Actions to take:
- 1) From the Welles excerpt, copy out word for word the part that opens with the words containing "Welles as Long" and closes with "pseudonym 'O. W. Jeeves'.".
- 2) Answer these questions using the Welles excerpt:
(a) Which book was the basis of the 1972 documentary that Welles narrated on screen?
(b) Who received the first two American Film Institute Lifetime Achievement Awards?
(c) For which wine company was Welles the on-camera spokesman?
- 3) Please rewrite the paragraph of the Welles excerpt that begins "In 1979 Welles completed his documentary Filming Othello" as a short list that keeps its main facts.

In 1972 Welles acted as on-screen narrator for the film documentary version of Alvin Toffler's 1970 book Future Shock.

In 1973 Welles completed F for Fake, a personal essay film about art forger Elmyr d'Hory and the biographer Clifford Irving. Based on an existing documentary by Francois Reichenbach, it included new material with Oja Kodar, Joseph Cotten, Paul Stewart and William Alland.


Welles as Long John Silver in the film Treasure IslandWorking again for a British producer, Welles played Long John Silver in director John Hough's 1973 adaptation of Robert Louis Stevenson's novel Treasure Island, which had been the second story broadcast by The Mercury Theatre on the Air in 1938. Welles also contributed to the script, his writing credit was attributed to the pseudonym 'O. W. Jeeves'.

In 1975, the American Film Institute presented Welles with their third Lifetime Achievement Award (the first two going to director John Ford and actor James Cagney). At the ceremony, Welles screened two scenes from the nearly finished The Other Side of the Wind. By 1976, Welles had almost completed the film. Financed by Iranian backers, ownership of the film fell into a legal quagmire after the Shah of Iran was deposed. Written by Welles, the story told of a destructive old film director looking for funds to complete his final film. It starred John Huston and the cast included Peter Bogdanovich, Susan Strasberg, Norman Foster, Edmond O'Brien, Cameron Mitchell, and Dennis Hopper. As of 2006, all legal disputes concerning ownership of the film have been settled and end money for completing the film is being sought, in part from the Showtime cable network.

In 1979 Welles completed his documentary Filming Othello, which featured Michael MacLiammoir and Hilton Edwards. Made for West German television, it was also released in theaters. That same year, Welles completed his self-produced pilot for The Orson Welles Show television series, featuring interviews with Burt Reynolds, Jim Henson and Frank Oz and guest-starring The Muppets and Angie Dickinson. Unable to find network interest, the pilot was never broadcast.

Beginning in the late 1970s, Welles participated in a series of famous television commercial advertisements, acting as the on-camera spokesman for the Paul Masson wine company. The sign-off phrase of the commercials ?- "We will sell no wine before its time" ?- became a national catchphrase. He was also the voice behind the long-running Carlsberg "Probably the best lager in the world" campaign.[3] The "probably" tag is still in use today. During coverage of these commercials on Ads Infinitum, Victor Lewis Smith, a critic of Masson wines, fondly remarked that Welles endorsements of the wine were proof he was "a genius, but a lying bastard" and promptly showed an outtake of Welles being impossible to work with in a commercial shoot. In 1979 Welles also appeared in the biopic "The Secret Life of Nikola Tesla."

Figure understanding tasks:
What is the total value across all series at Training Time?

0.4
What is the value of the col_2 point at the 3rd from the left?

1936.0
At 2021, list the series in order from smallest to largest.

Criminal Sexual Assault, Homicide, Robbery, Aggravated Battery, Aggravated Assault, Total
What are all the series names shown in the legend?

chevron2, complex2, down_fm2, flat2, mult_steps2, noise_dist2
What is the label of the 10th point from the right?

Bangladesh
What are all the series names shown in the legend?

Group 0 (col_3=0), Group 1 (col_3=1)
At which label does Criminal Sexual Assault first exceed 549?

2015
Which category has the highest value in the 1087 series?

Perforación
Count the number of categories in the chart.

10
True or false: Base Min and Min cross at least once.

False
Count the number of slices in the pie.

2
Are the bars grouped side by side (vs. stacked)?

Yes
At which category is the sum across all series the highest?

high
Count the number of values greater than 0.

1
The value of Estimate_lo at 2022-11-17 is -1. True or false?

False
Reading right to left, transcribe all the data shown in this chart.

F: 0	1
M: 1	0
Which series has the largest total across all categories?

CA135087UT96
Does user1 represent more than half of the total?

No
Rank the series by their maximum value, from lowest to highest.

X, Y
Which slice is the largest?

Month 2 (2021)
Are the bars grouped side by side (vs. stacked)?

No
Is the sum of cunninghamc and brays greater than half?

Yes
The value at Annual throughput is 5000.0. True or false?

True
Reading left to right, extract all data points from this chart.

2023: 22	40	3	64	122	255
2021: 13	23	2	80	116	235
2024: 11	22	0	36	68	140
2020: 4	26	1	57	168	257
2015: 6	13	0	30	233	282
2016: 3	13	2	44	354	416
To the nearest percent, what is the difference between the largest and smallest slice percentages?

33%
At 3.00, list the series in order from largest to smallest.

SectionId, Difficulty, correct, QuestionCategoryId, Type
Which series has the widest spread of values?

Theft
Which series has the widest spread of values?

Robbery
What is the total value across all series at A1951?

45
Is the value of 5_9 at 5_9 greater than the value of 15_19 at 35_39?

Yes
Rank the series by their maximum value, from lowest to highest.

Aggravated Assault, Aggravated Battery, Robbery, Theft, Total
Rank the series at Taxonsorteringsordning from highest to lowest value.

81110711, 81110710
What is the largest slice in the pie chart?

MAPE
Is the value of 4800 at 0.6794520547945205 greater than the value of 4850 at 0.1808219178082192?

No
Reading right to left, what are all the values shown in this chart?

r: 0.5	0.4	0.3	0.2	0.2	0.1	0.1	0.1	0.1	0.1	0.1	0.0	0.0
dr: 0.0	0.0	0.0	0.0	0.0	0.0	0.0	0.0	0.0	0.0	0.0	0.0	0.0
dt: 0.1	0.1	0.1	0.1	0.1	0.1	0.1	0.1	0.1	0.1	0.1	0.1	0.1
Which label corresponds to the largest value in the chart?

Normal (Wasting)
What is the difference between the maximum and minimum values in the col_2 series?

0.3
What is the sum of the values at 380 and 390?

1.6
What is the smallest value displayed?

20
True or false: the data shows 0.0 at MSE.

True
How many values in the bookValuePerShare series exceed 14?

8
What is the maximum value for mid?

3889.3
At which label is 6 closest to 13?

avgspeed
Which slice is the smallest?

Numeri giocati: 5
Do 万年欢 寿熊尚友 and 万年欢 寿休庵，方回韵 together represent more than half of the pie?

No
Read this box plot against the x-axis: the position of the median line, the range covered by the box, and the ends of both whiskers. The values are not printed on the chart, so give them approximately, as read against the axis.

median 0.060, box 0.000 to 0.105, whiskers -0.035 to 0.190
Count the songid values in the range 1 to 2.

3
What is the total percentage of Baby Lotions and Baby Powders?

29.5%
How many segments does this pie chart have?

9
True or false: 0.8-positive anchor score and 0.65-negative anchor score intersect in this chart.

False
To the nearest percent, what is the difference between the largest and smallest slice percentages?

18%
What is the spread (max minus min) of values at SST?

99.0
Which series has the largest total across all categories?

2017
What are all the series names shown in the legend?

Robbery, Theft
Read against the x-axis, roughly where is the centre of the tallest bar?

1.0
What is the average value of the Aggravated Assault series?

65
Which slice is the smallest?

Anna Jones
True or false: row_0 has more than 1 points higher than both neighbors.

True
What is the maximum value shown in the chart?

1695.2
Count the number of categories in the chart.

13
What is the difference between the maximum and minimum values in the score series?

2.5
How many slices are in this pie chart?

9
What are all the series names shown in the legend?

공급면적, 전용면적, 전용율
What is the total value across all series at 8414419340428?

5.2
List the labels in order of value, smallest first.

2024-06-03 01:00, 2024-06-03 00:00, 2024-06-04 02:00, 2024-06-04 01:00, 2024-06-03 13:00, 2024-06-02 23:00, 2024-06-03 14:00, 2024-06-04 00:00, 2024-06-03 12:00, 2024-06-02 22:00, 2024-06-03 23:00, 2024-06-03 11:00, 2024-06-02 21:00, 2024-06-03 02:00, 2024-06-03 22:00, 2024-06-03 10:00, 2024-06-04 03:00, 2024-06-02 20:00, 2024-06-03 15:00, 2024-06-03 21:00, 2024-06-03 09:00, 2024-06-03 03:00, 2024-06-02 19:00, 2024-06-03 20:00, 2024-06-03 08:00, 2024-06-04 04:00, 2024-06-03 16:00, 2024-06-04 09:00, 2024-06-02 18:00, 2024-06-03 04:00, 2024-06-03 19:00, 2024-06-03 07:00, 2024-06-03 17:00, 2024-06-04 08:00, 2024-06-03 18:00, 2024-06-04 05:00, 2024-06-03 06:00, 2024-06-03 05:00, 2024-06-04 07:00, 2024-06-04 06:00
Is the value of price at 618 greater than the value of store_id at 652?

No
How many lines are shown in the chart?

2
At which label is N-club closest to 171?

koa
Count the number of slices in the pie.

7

Answers below:
- 1)
Welles as Long John Silver in the film Treasure IslandWorking again for a British producer, Welles played Long John Silver in director John Hough's 1973 adaptation of Robert Louis Stevenson's novel Treasure Island, which had been the second story broadcast by The Mercury Theatre on the Air in 1938. Welles also contributed to the script, his writing credit was attributed to the pseudonym 'O. W. Jeeves'.

- 2)
(a) Alvin Toffler's 1970 book Future Shock
(b) Director John Ford and actor James Cagney
(c) The Paul Masson wine company

- 3)
- 1979: Welles completed the documentary Filming Othello, featuring Michael MacLiammoir and Hilton Edwards.
- It was made for West German television and also released in theaters.
- The same year he completed his self-produced pilot for The Orson Welles Show, with interviews with Burt Reynolds, Jim Henson and Frank Oz, and guest stars The Muppets and Angie Dickinson.
- The pilot was never broadcast because no network showed interest.